_TASK GOAL_
Can you pick up the set-visit interview with production designer Stuart Craig below and continue it from its last line?

_GIVEN TEXT_

“Fantastic Beasts” Set Visit Interview: Production Designer Stuart Craig

In the Harry Potter fan community, there are a lot of differing opinions about what the eight-film adaptation of the series got right and got wrong – but decided through countless late-night heated debates with friends, there is one element of the movies that is universally agreed upon to be remarkable: the films’ designs. From the costumes to the sets to the meticulous magical detail that goes into creating each scene, it’s impossible to deny that the wizarding world looks good. Really good. Much of that can be credited to Stuart Craig, who has served as production designer on all eight Harry Potter films and now, the Fantastic Beasts trilogy.

During our tour of the set, Craig took some time to sit down with us and discuss the nuances of bringing us a world we’ve come to love in a way we’ve never seen it before.

Press:
[Did you find yourself having to] reverse engineer here, because Fantastic Beasts is set in an earlier time but also geographically in a different place, and make sure that [the film] fits with what we’ve seen before [even though it takes place] almost a century before?

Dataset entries
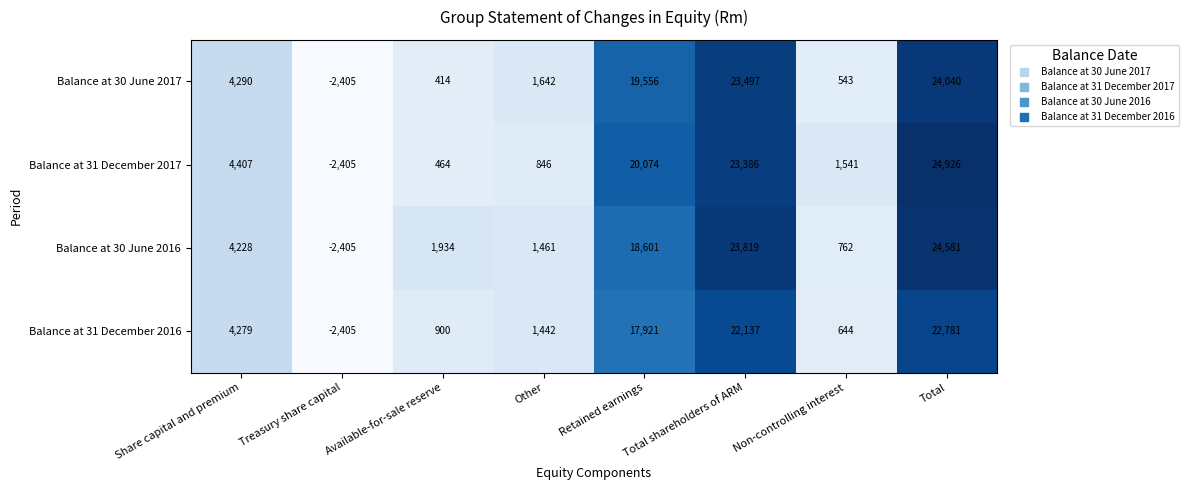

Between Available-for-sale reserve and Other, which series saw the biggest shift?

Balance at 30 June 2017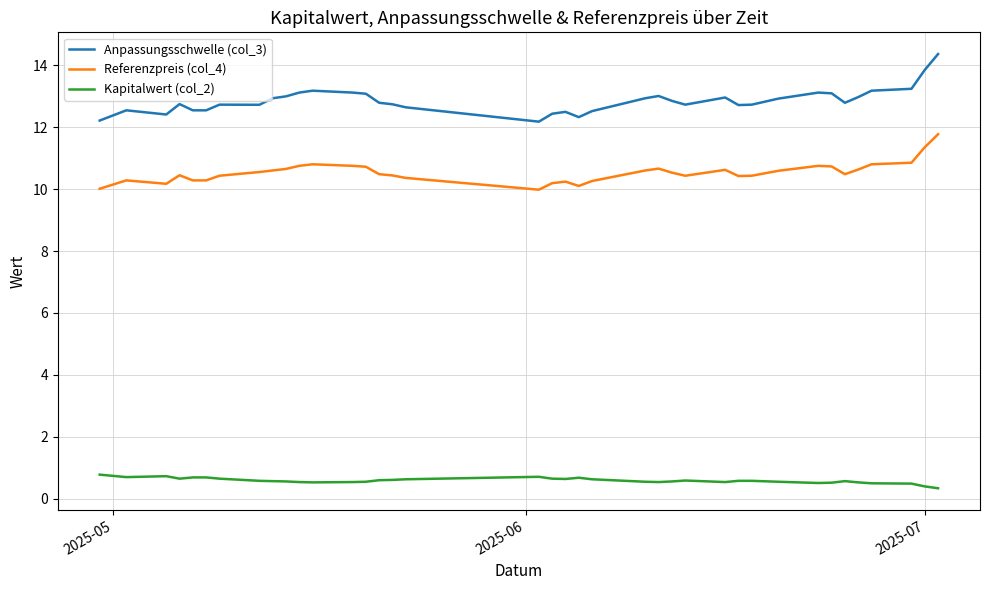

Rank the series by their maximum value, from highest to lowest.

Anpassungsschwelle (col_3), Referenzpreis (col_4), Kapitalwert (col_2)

_RESULT BELOW_
Stuart Craig:
Yes, only in the broader sense does it have to fit, really. The big part of the excitement was [that] it was a new time, a new venue: New York in 1926. [The settings of both series] were both quite strong periods in terms of architecture, actually. The medieval architecture of Harry Potter and the 20th century architecture of Fantastic Beasts didn’t quite get us into the era of the Empire State and the Chrysler and those really impressive Art Deco buildings. Those didn’t appear well finished until about 1931. And that’s to say – we’re [in 1926], but even so, it was still plenty of meaty stuff to get stuck into for an art department, where [we] could be architects – as you know, we’re plywood architects – so it was good to get to grips with all that.

Press:
What’s your favorite part about working in the 1920s? Mira [Mina] and Eduardo [Lima] are having a heyday with design, and they love it.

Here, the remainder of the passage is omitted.